COLLECTED DATA:
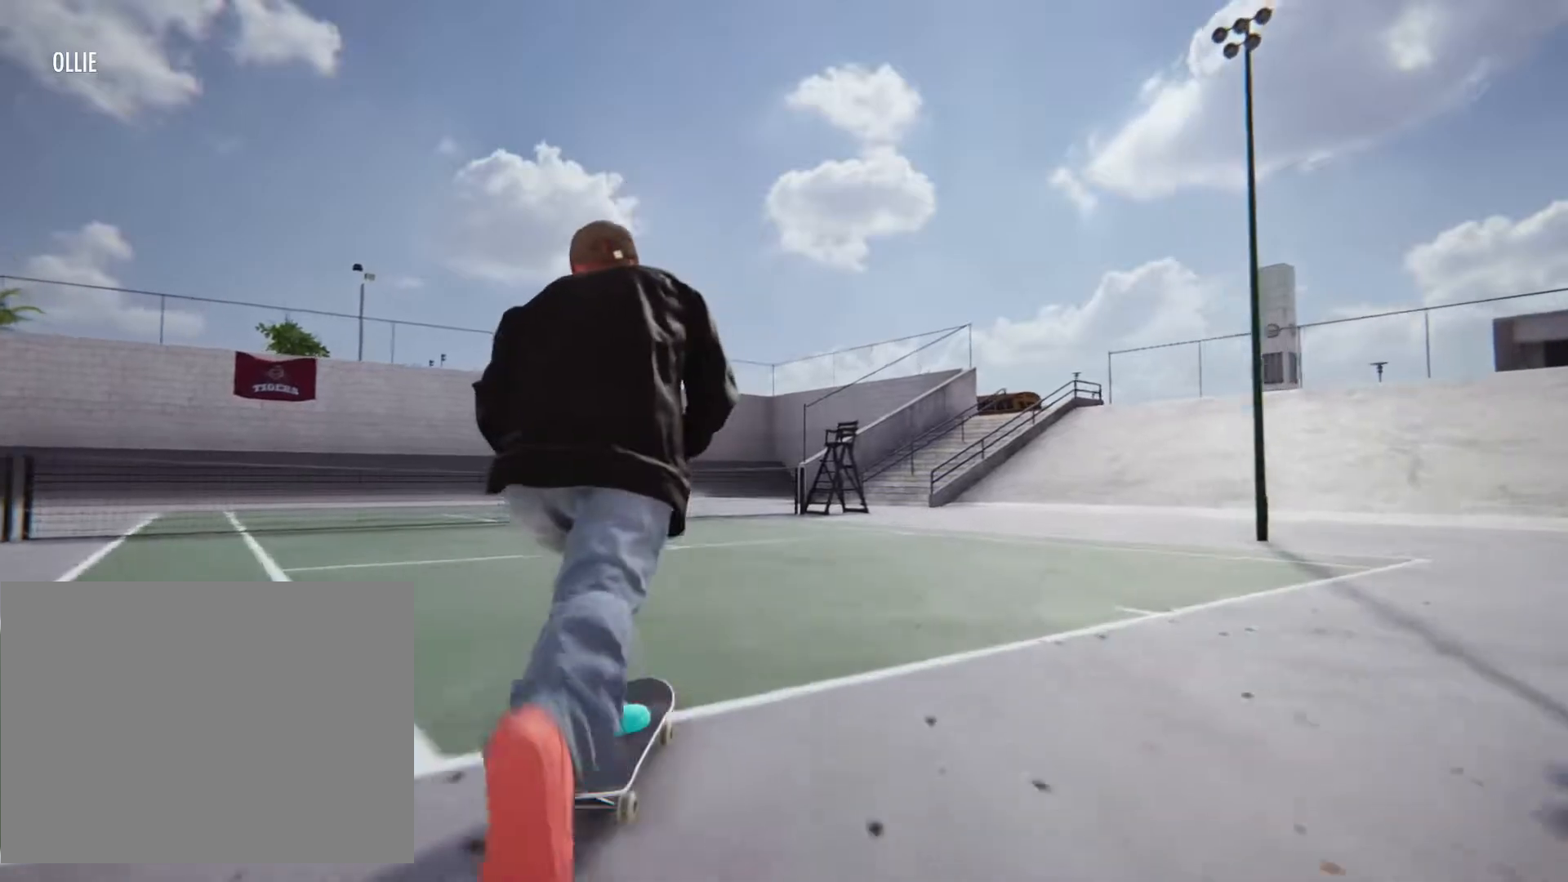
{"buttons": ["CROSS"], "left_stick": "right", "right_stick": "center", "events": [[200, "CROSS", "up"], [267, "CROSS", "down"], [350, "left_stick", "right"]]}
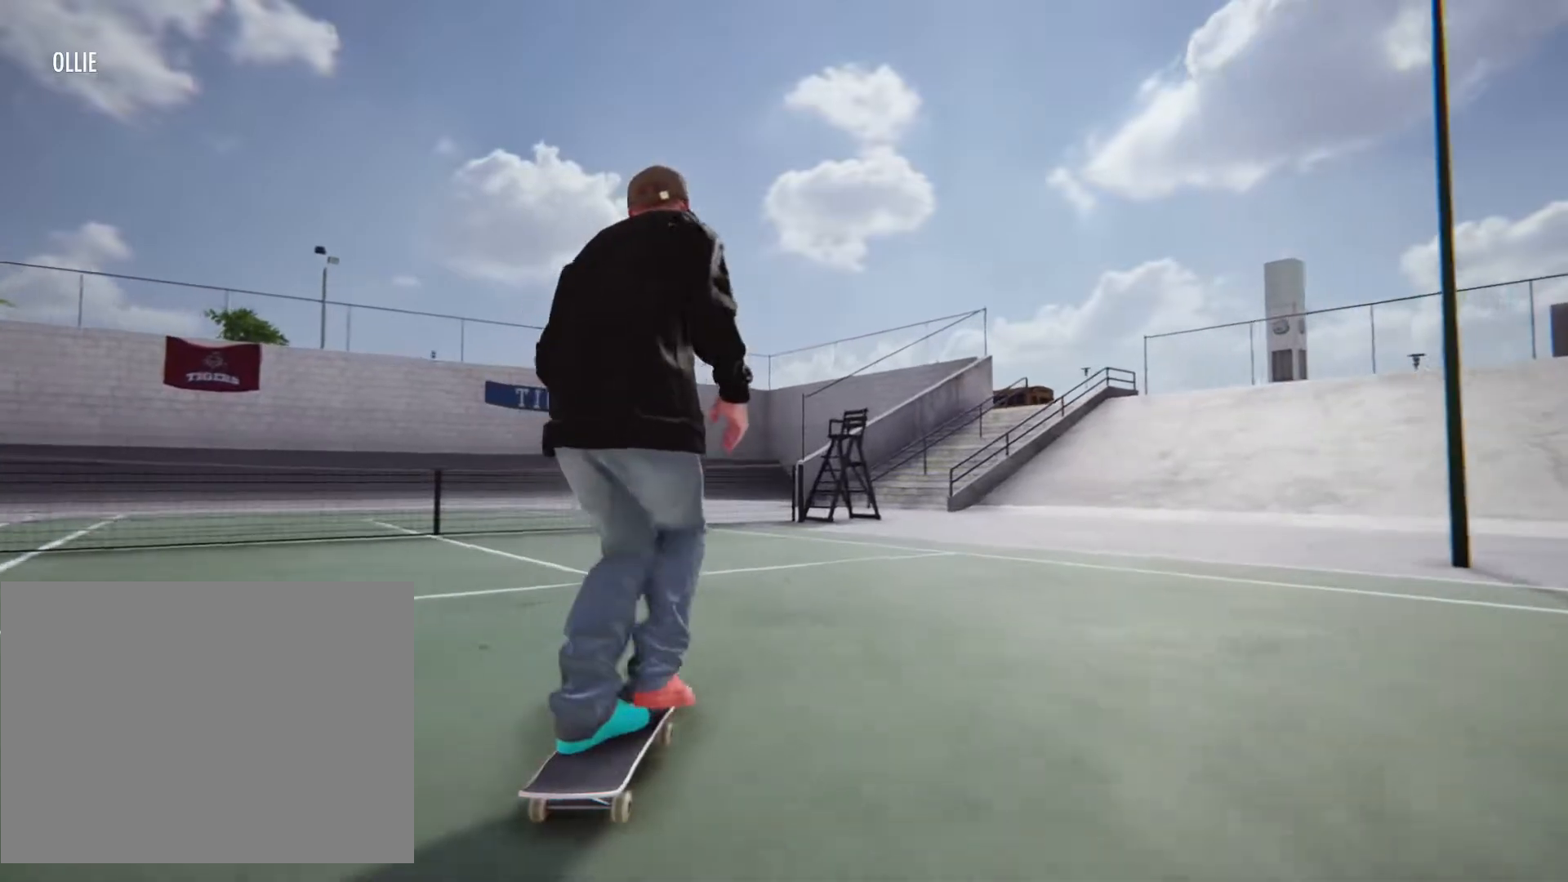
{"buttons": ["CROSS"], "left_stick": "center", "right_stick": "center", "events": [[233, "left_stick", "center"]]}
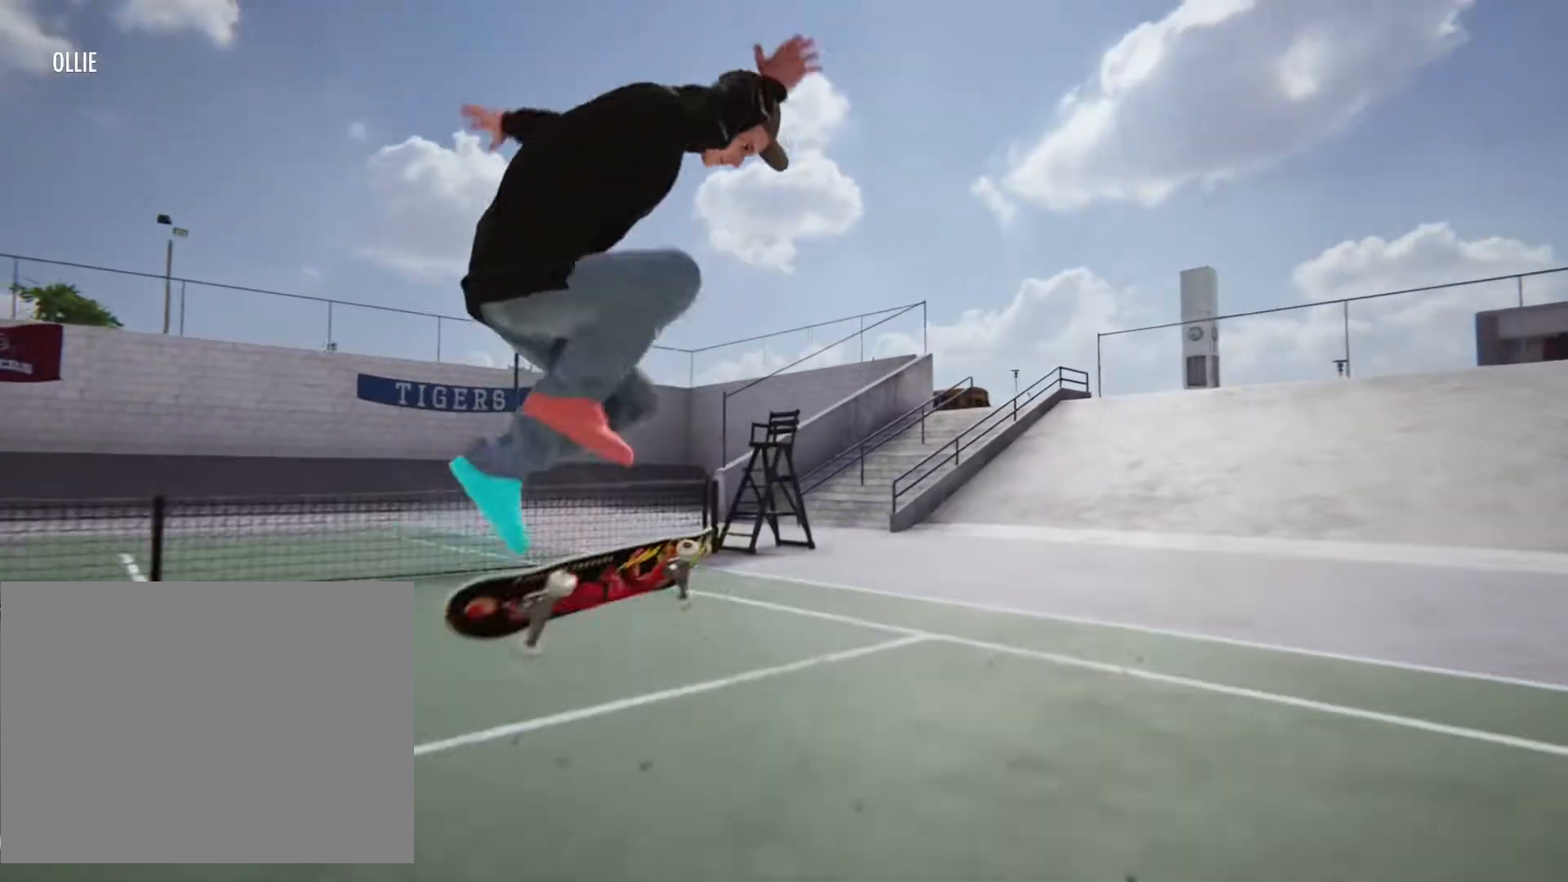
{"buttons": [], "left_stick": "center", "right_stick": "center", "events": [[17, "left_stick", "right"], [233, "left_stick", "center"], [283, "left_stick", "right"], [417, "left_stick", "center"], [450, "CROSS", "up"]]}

WORK TASK: Repeat the data verbatim, excluding all pictures.

COMPLETED TASK:
{"buttons": ["CROSS"], "left_stick": "right", "right_stick": "center", "events": [[200, "CROSS", "up"], [267, "CROSS", "down"], [350, "left_stick", "right"]]}
{"buttons": ["CROSS"], "left_stick": "center", "right_stick": "center", "events": [[233, "left_stick", "center"]]}
{"buttons": [], "left_stick": "center", "right_stick": "center", "events": [[17, "left_stick", "right"], [233, "left_stick", "center"], [283, "left_stick", "right"], [417, "left_stick", "center"], [450, "CROSS", "up"]]}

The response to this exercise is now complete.